In Bullard v. Hascall, 25 Mich. 132, it was held that such action would lie even though defendant did not receive any money. It is there said: "But it is objected, by the counsel for plaintiff in error, that assumpsit for money had and received could not be maintained by the plaintiff, because there was no evidence that the defendant actually received the money for the draft. To this objection there are two sufficient answers: First, as the evidence clearly shows that the draft, which belonged to the plaintiff, came to the defendant's possession, who gave a receipt for it in the name of the firm, and thus discharged the government from liability for the claim, and thereby cut off the plaintiff's remedy against the government, and then, instead of handing it over to the plaintiff, or procuring the money upon it and paying it over to him, that he wrongfully deprived the plaintiff of the opportunity of obtaining the money upon it, and wrongfully enabled another party to obtain it, it does not now lie with him to deny that he had himself received the money, whether he did in fact receive it or not. It was his duty, as between himself and the plaintiff, if he disposed of it at all, to have obtained the money for it, and to have paid it over to the plaintiff; and if he chose to dispose of it without obtaining the *Page 281 money, the disposition being wrongful as against the plaintiff, he is estopped to deny that he received the money." In Thompson v. Babcock, Brayt. (Vt.) 24, the plaintiff, having mortgaged a lot of land, executed a deed of the same land to Burbank, and delivered the deed to Babcock to enable him to dispose of the same and pass the title to a purchaser. Babcock, on disposing of the land as plaintiff's agent, took notes of hand against a third person and a quantity of paper instead of money. The court held that defendant was not authorized to sell for anything but money, and having done so he was liable on the common counts for money had and received. In Andrew v. Robinson and Others, 3 Campb. 199, it was held that where an insurance broker had received credit in account with an underwriter for a loss upon a policy, and had thus deprived his principal of all remedy against the underwriter, the action for money had and received would lie, and Lord Ellensborough held that defendants "were estopped from saying that they had not this sum in their hands for the plaintiff's use."

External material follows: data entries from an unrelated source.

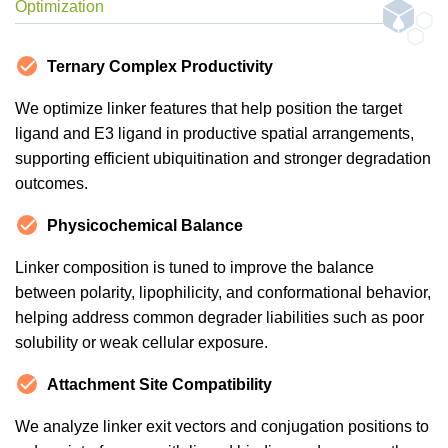
Optimization
Ternary Complex Productivity
We optimize linker features that help position the target
ligand and E3 ligand in productive spatial arrangements,
supporting efficient ubiquitination and stronger degradation
outcomes.
Physicochemical Balance
Linker composition is tuned to improve the balance
between polarity, lipophilicity, and conformational behavior,
helping address common degrader liabilities such as poor
solubility or weak cellular exposure.
Attachment Site Compatibility
We analyze linker exit vectors and conjugation positions to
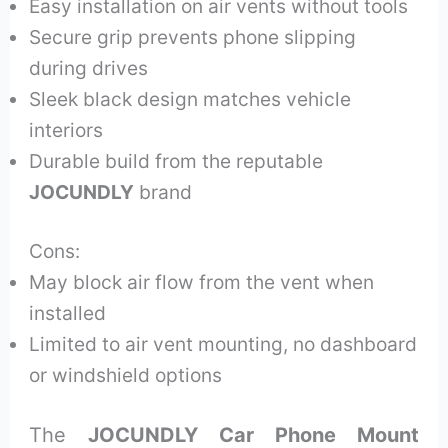
Easy installation on air vents without tools
Secure grip prevents phone slipping
during drives
Sleek black design matches vehicle
interiors
Durable build from the reputable
JOCUNDLY
brand
Cons:
May block air flow from the vent when
installed
Limited to air vent mounting, no dashboard
or windshield options
The
JOCUNDLY Car Phone Mount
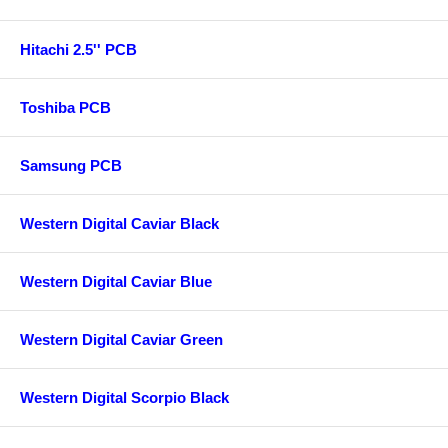
Hitachi 2.5'' PCB
Toshiba PCB
Samsung PCB
Western Digital Caviar Black
Western Digital Caviar Blue
Western Digital Caviar Green
Western Digital Scorpio Black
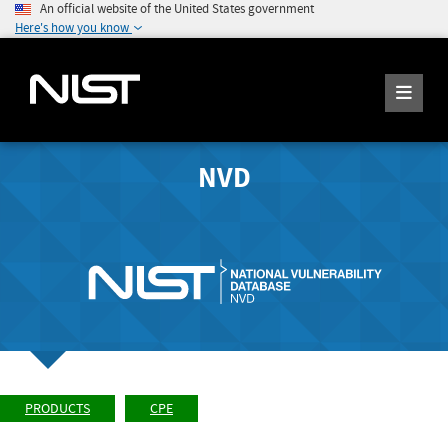
An official website of the United States government
Here's how you know
NVD
PRODUCTS
CPE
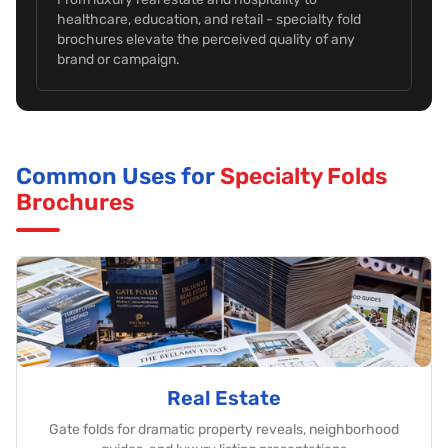
healthcare, education, and retail - specialty fold
brochures elevate the perceived quality of any
brand or campaign.
Common Uses for
Specialty Folds
Brochures
Real Estate
Gate folds for dramatic property reveals, neighborhood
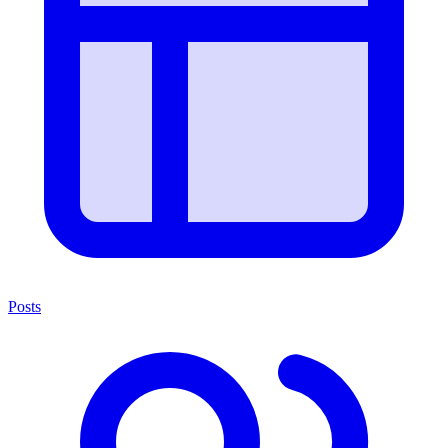
Posts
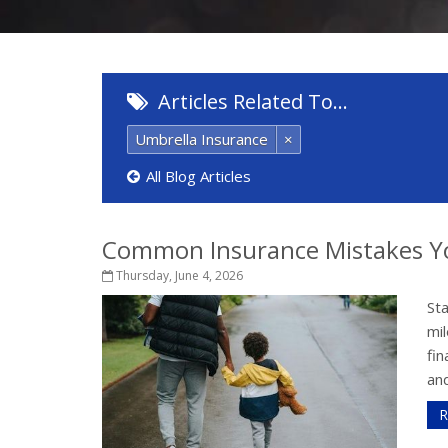
Articles Related To…
Umbrella Insurance
×
All Blog Articles
Common Insurance Mistakes Y
Thursday, June 4, 2026
St
mil
fi
and
R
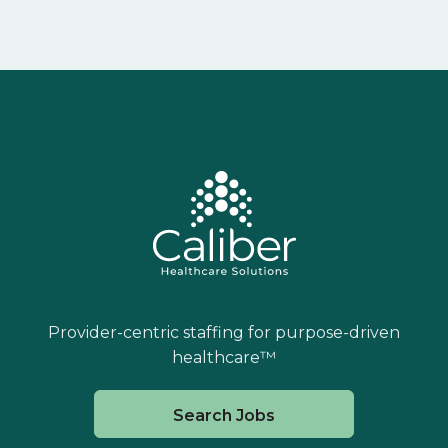
Provider-centric staffing for purpose-driven
healthcare™
Search Jobs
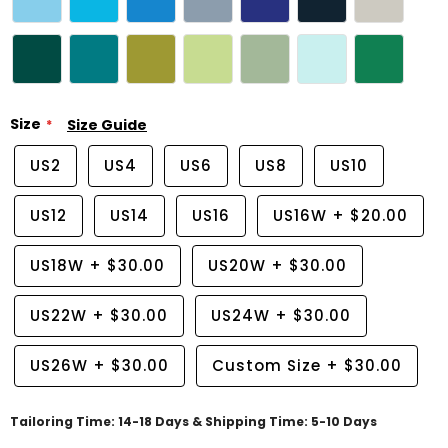
Size
Size Guide
US2
US4
US6
US8
US10
US12
US14
US16
US16W
+
$20.00
US18W
+
$30.00
US20W
+
$30.00
US22W
+
$30.00
US24W
+
$30.00
US26W
+
$30.00
Custom Size
+
$30.00
Tailoring Time: 14-18 Days & Shipping Time: 5-10 Days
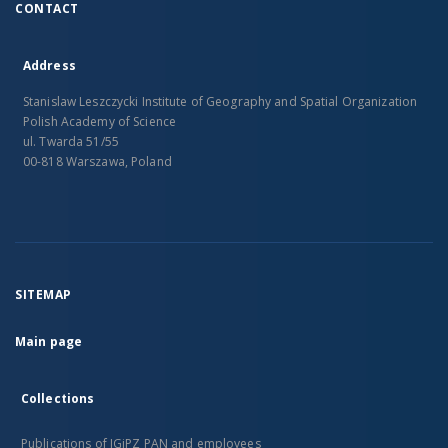
CONTACT
Address
Stanislaw Leszczycki Institute of Geography and Spatial Organization
Polish Academy of Science
ul. Twarda 51/55
00-818 Warszawa, Poland
SITEMAP
Main page
Collections
Publications of IGiPZ PAN and employees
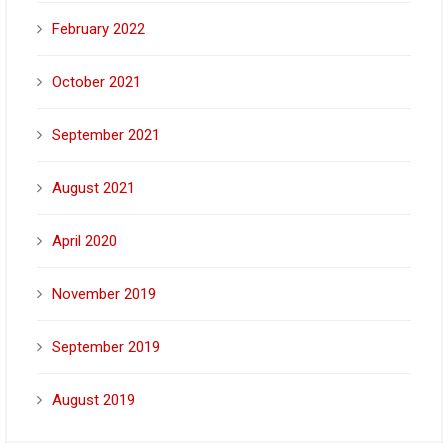
February 2022
October 2021
September 2021
August 2021
April 2020
November 2019
September 2019
August 2019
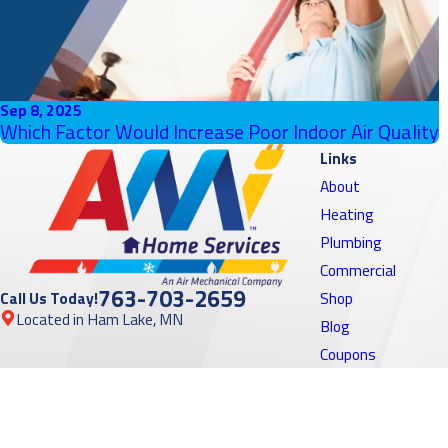
Sep 8, 2025
Which Factor Would Increase Poor Indoor Air Quality
Links
About
Heating
Plumbing
Commercial
763-703-2659
Call Us Today!
Shop
Located in Ham Lake, MN
Blog
Coupons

The complaint states facts sufficient to constitute a cause of action. It charges the defendant, as agent of the plaintiff, with having sold the plaintiff's note and mortgage for $1,000 for and on account of plaintiff; that, although demand has been made, the defendant has not paid the plaintiff the said sum of $1,000 nor any part thereof. If the defendant sold the plaintiff's note and mortgage for $1,000, and did not receive the $1,000, he should have received it. What has been said relates to the ruling on the motion for a nonsuit, and in such case we must regard all the plaintiff's evidence as being true for the purposes of the motion.

The judgment and order are reversed.

Harrison, P. J., and Hall, J., concurred.